— Testo scelto —
Giochiamo allo stesso gioco di Christopher Nolan. Scompigliamo le carte, rimescoliamo i piani temporali, i film, la sua carriera e troviamo gli indizi per risolvere l’enigma. Oppenheimer, a una prima impressione, sembra la sua opera più isolata dal resto della sua filmografia. È il primo biopic. È Rated-R. C’è tanta scienza dentro Oppenheimer che però non può sfociare nella tanto amata fantascienza. Nolan alle prese con una storia vera si era già visto in Dunkirk, ma qui non c’è solo un evento storico, c’è un uomo, con un’esistenza ben precisa e lineare su cui basarsi.

Eppure quando si vede Oppenheimer diventa chiaro che il film non poteva essere più personale di così. Inserita perfettamente nella filmografia, l’ultima fatica del regista è la conseguenza logica di tutto ciò che è venuto prima.

— Consegne —
1. Rispondi alle domande sul brano dedicato a Oppenheimer.
(a) In quale film precedente si era già visto Nolan alle prese con una storia vera?
(b) Quale classificazione viene indicata per Oppenheimer?
(c) Come viene definita l'ultima fatica del regista rispetto a tutto ciò che è venuto prima?
2. Trascrivi dal brano su Oppenheimer il tratto che va da "Giochiamo allo stesso" fino a "su cui basarsi.".
I dati riportati qui sotto non servono allo svolgimento dell'esercizio.

— Estratto dei dati —
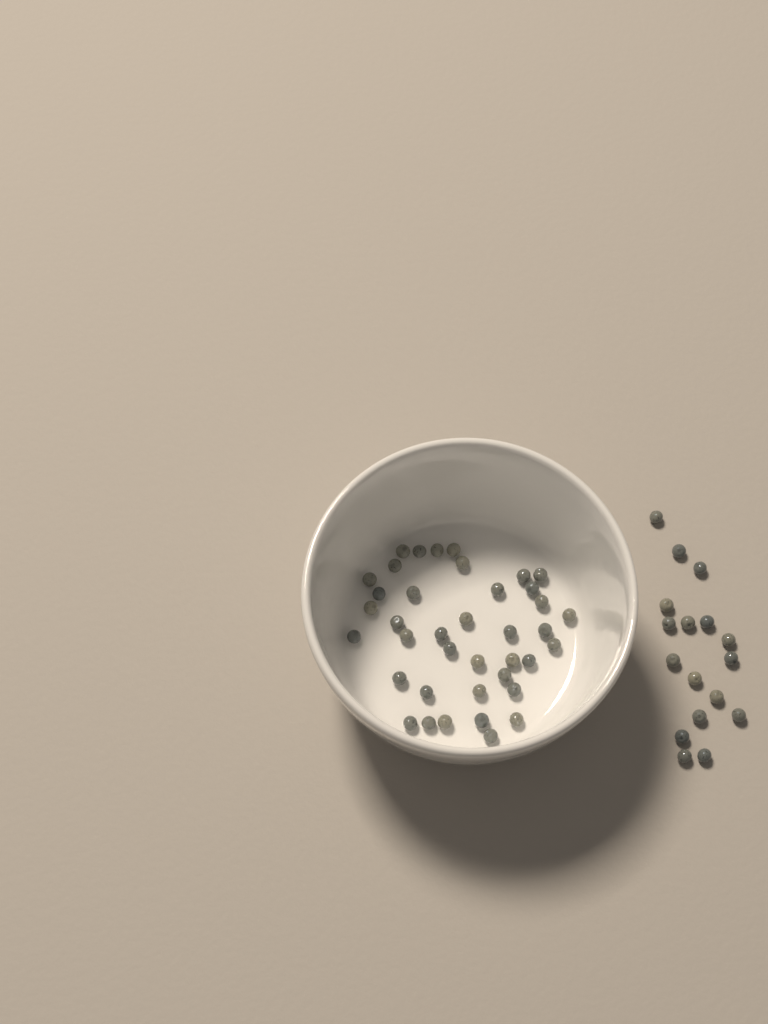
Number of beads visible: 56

...

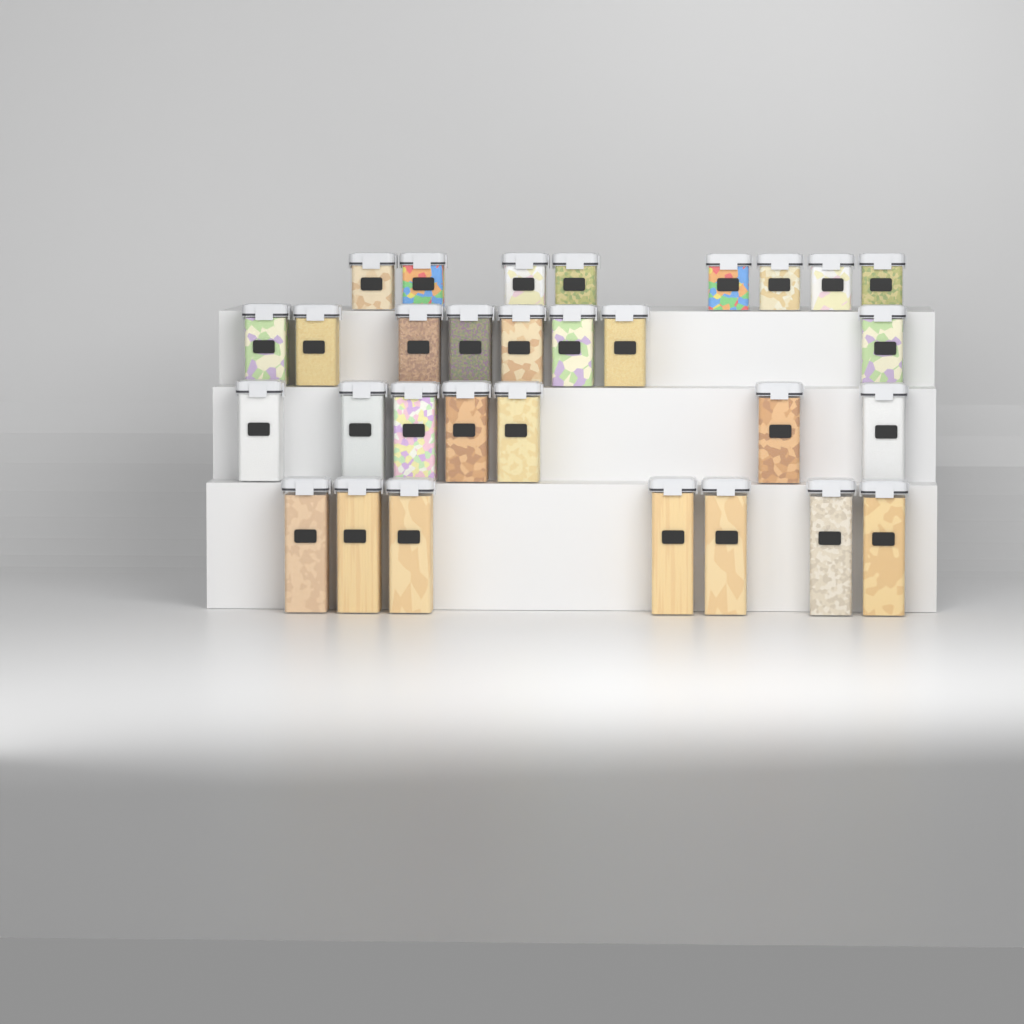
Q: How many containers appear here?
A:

— Soluzioni dell'esercizio —
1.
(a) In Dunkirk.
(b) Rated-R.
(c) Come la conseguenza logica di tutto ciò che è venuto prima.

2.
Giochiamo allo stesso gioco di Christopher Nolan. Scompigliamo le carte, rimescoliamo i piani temporali, i film, la sua carriera e troviamo gli indizi per risolvere l’enigma. Oppenheimer, a una prima impressione, sembra la sua opera più isolata dal resto della sua filmografia. È il primo biopic. È Rated-R. C’è tanta scienza dentro Oppenheimer che però non può sfociare nella tanto amata fantascienza. Nolan alle prese con una storia vera si era già visto in Dunkirk, ma qui non c’è solo un evento storico, c’è un uomo, con un’esistenza ben precisa e lineare su cui basarsi.